LVM cache and mismatched logical block sizes
LVM cache needs the origin and cache disks to share the same logical sector size (512 vs 4096). If they differ, LVM errors out.
The problem
When you attach LVM cache (dm-cache / lvmcache) so a fast disk backs a slower volume, operations can fail with an error like:
“Devices have inconsistent logical block sizes (4096 and 512).”
Until the underlying devices agree on logical sector size, you may be unable to create the cache pool, extend the volume group, or attach cache to the origin volume—depending on where LVM enforces the check.
Why it happens
Logical block size is how the kernel addresses sectors on each disk—usually 512 bytes or 4096 bytes (4 Kn). You can see it as LOG-SEC in lsblk or logical_block_size under /sys/block/<device>/queue/.
LVM expects a consistent geometry across devices that belong together in the same stack: physical volumes in one volume group, and especially the origin and cache sides of a cached logical volume. If one device is 512-byte logical and another is 4096-byte logical, that combination is rejected (unless you explicitly relax policy, which has its own risks).

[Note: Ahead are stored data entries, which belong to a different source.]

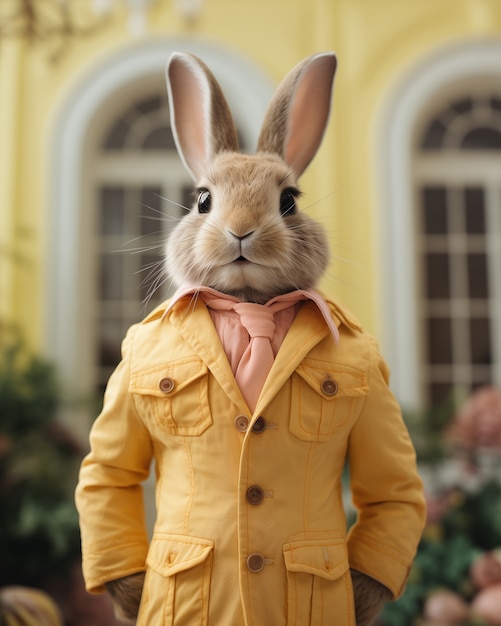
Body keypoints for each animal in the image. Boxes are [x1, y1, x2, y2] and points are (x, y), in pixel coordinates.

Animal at [76, 51, 424, 624]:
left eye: (289, 201)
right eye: (201, 200)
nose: (240, 229)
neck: (250, 304)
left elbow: (392, 488)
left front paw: (364, 596)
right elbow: (109, 471)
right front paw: (129, 596)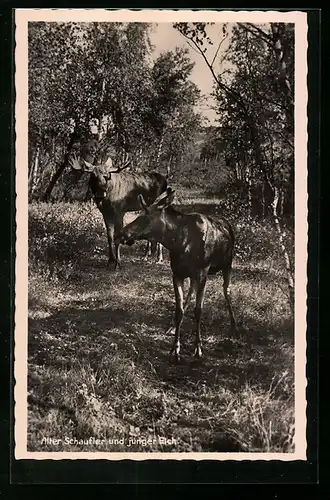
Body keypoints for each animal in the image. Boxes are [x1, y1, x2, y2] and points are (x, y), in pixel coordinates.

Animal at [116, 186, 237, 362]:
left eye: (145, 217)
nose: (122, 234)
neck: (179, 243)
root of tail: (228, 224)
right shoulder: (177, 274)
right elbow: (179, 309)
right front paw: (175, 348)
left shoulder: (203, 272)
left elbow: (198, 310)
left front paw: (198, 348)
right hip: (194, 275)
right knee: (191, 293)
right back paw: (172, 326)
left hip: (227, 264)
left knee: (227, 291)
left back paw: (234, 326)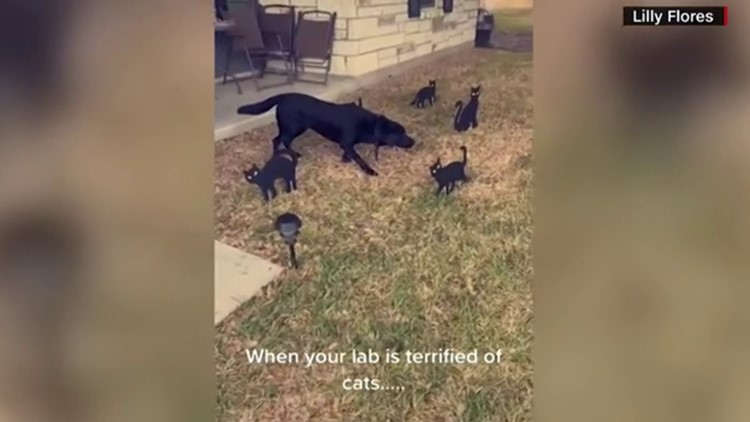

Typical real-world mix: 512e HDDs or older arrays with 512 logical sectors, and SSDs or newer disks that expose 4096 logical sectors. Partitions do not change this—it is a property of the block device itself.
Fix: align sector sizes
The durable fix is to make origin and cache devices use the same logical block size before you build or extend LVM cache.
On SCSI / SAS / SATA-class drives that support changing the formatted block length, one approach is to low-level format the disk to 4096-byte sectors using sg_format (from sg3_utils), when your goal is to standardize on 4 Kn to match the other member of the pair. Exact flags depend on your sg_format version and the drive; use the tool’s help and the vendor’s documentation.
Important:
- The operation is destructive: it erases the drive.
- Not every drive supports a different logical sector size; confirm before formatting.
- After formatting, you must re-create partitions, PVs, and any LVM structures on that disk.
- NVMe devices are handled with
nvme formatand namespace settings, notsg_format.
After both sides report the same logical sector size, recreate or reattach the cache; the inconsistent block size error should no longer apply.